Web Analytics Made Easy - Statcounter
SEMINAR

High-Dimensional Gradient-Free Optimization for Neuroscience, Interpretability and LLMs: Why It Works and How to Make It Better

·Binxu Wang (Harvard University)

Abstract

In a world dominated by backpropagation, gradient-free methods like evolution strategies (ES) can seem like a curiosity. Yet ES solves hard, high-dimensional problems where gradients are unavailable or expensive — from driving noisy neurons in the primate visual cortex to fine-tuning large language models. The surprising fact that it works at all reveals properties of these problems we often neglect. In this talk, I argue that understanding why ES works leads directly to better algorithms.

I begin with an interpretability challenge from neuroscience: finding images that maximally activate neurons deep in the primate visual hierarchy. Using CMA-ES in the latent space of deep generative models, we reliably optimize in thousand-dimensional spaces where gradient-free search should be hopeless. The search trajectories exhibit signatures of high-dimensional random walks that change systematically along the visual hierarchy, revealing structure in the optimization landscapes of visual neurons. Analyzing the geometry of GAN latent spaces, we further find a large null space in the generator Jacobian; projecting it out dramatically improves search efficiency.

I then turn to LLM fine-tuning, where ES has recently been found surprisingly competitive with policy gradient methods like GRPO — capable of tuning 4B parameters with a population of just 30. We validate this effect and investigate its geometric origin: the optimization trajectory again exhibits high-dimensional random walk signatures, suggesting that the vast majority of parameters are flat and task-irrelevant, which is precisely what makes ES effective. I present a theoretical framework analyzing ES dynamics across landscape geometries that formalizes this intuition.

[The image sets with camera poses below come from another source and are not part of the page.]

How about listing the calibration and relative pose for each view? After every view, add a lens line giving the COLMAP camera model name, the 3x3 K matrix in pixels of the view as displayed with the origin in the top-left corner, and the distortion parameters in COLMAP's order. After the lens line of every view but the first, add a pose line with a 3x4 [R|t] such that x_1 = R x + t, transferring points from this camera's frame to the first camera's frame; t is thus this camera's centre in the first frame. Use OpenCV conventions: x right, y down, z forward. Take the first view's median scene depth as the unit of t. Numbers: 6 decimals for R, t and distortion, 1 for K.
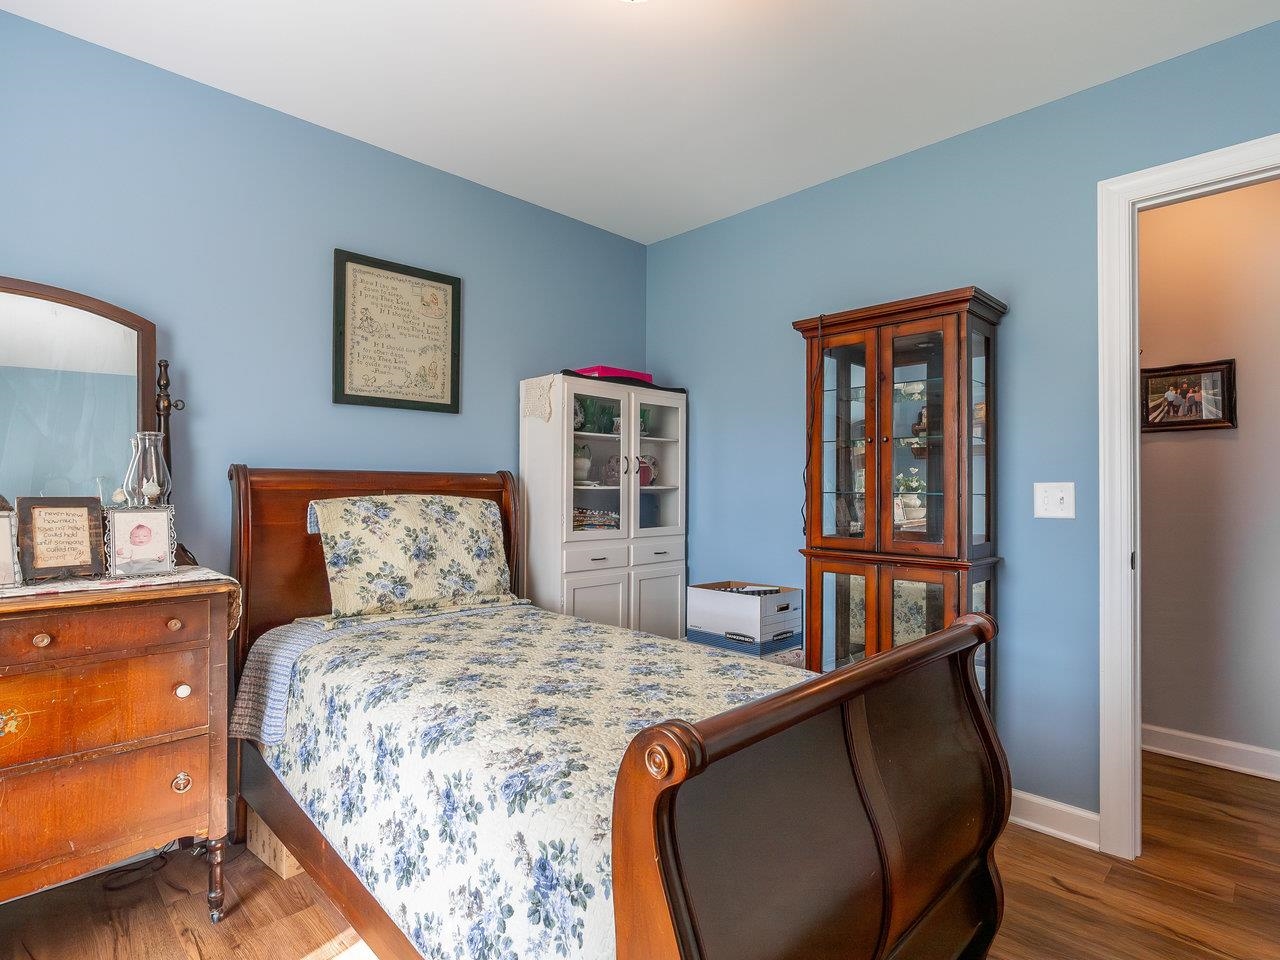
lens RADIAL K [[665.3, 0, 647.5], [0, 665.3, 484.2], [0, 0, 1]] dist [-0.014687, 0.009476]
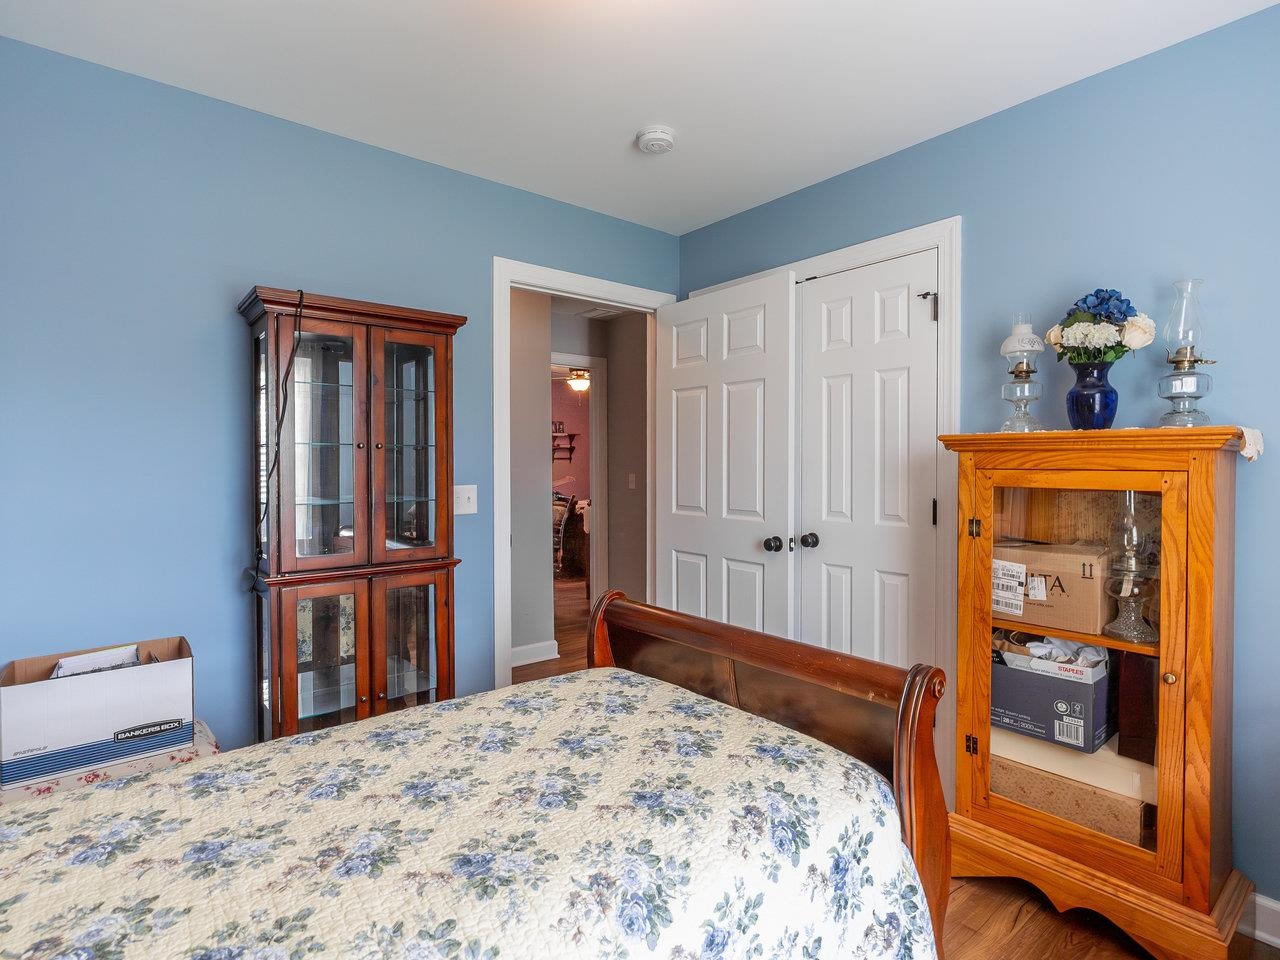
lens RADIAL K [[665.3, 0, 647.6], [0, 665.3, 473.2], [0, 0, 1]] dist [-0.014687, 0.009476]
pose [[0.077942, -0.015561, 0.996836, -0.856122], [-0.006178, 0.999851, 0.016091, -0.069060], [-0.996939, -0.007413, 0.077835, 0.820392]]
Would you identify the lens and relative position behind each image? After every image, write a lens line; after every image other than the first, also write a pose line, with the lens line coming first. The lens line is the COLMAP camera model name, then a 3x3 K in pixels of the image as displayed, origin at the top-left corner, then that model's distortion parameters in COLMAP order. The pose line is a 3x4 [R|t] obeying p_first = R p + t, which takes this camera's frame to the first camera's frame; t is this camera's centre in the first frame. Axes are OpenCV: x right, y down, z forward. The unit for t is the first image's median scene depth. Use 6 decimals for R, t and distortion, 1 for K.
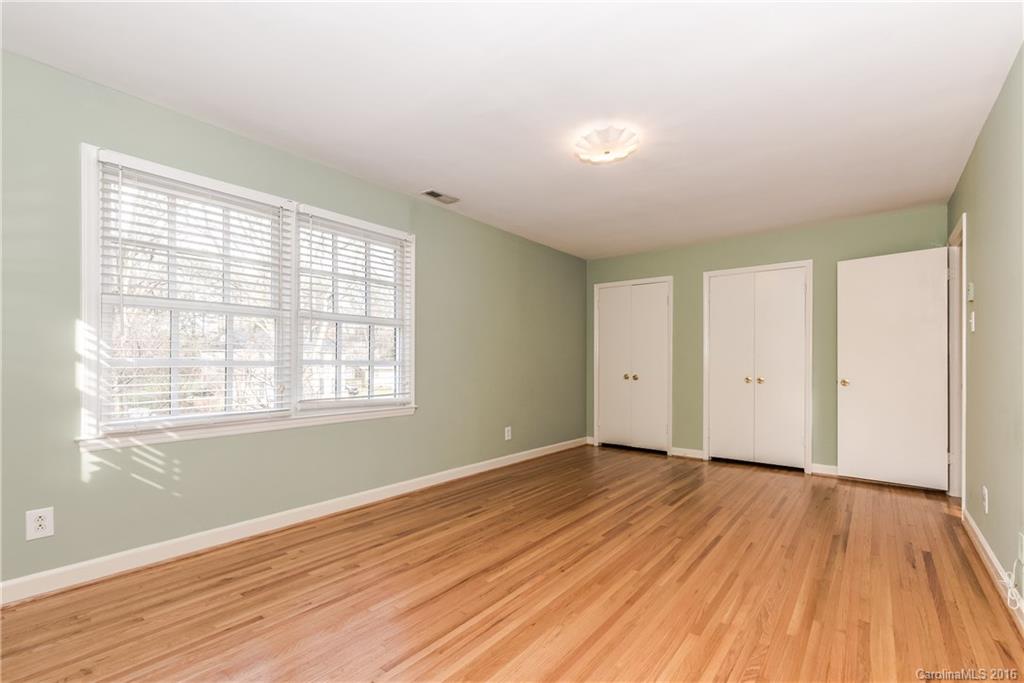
lens RADIAL K [[457.8, 0, 514.8], [0, 457.8, 359.1], [0, 0, 1]] dist [0.000897, 0.000034]
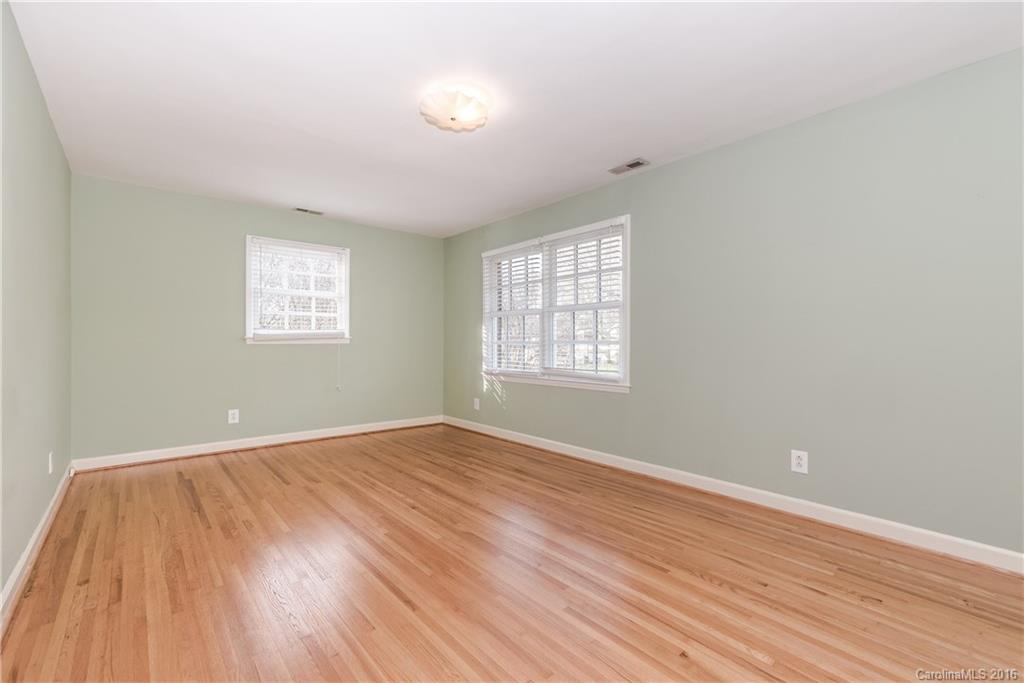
lens RADIAL K [[445.9, 0, 515.3], [0, 445.9, 330.9], [0, 0, 1]] dist [-0.003168, -0.000530]
pose [[-0.198803, -0.031345, -0.979538, 0.939617], [0.005950, 0.999431, -0.033189, 0.017958], [0.980021, -0.012426, -0.198504, 1.140705]]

I close with an open question: can we identify and remove these irrelevant directions to further accelerate gradient-free optimization in modern language models?

Bio

Binxu Wang is a Research Fellow at the Kempner Institute for the Study of Natural and Artificial Intelligence at Harvard University. She received her Ph.D. in Neuroscience from Washington University in St. Louis and her B.S. in Physics from Peking University. Her research bridges computational neuroscience and deep learning theory, using each field’s tools to illuminate the other. On the neuroscience side, she has developed closed-loop optimization methods to probe neural representations in the primate visual system. On the machine learning side, she studies the internal mechanisms and learning dynamics of generative models, particularly diffusion models, through analytical and mechanistic interpretability approaches. Her recent work spans spectral analysis of diffusion model training dynamics, circuit-level dissection of diffusion transformers, and comparisons of optimization strategies for LLM fine-tuning.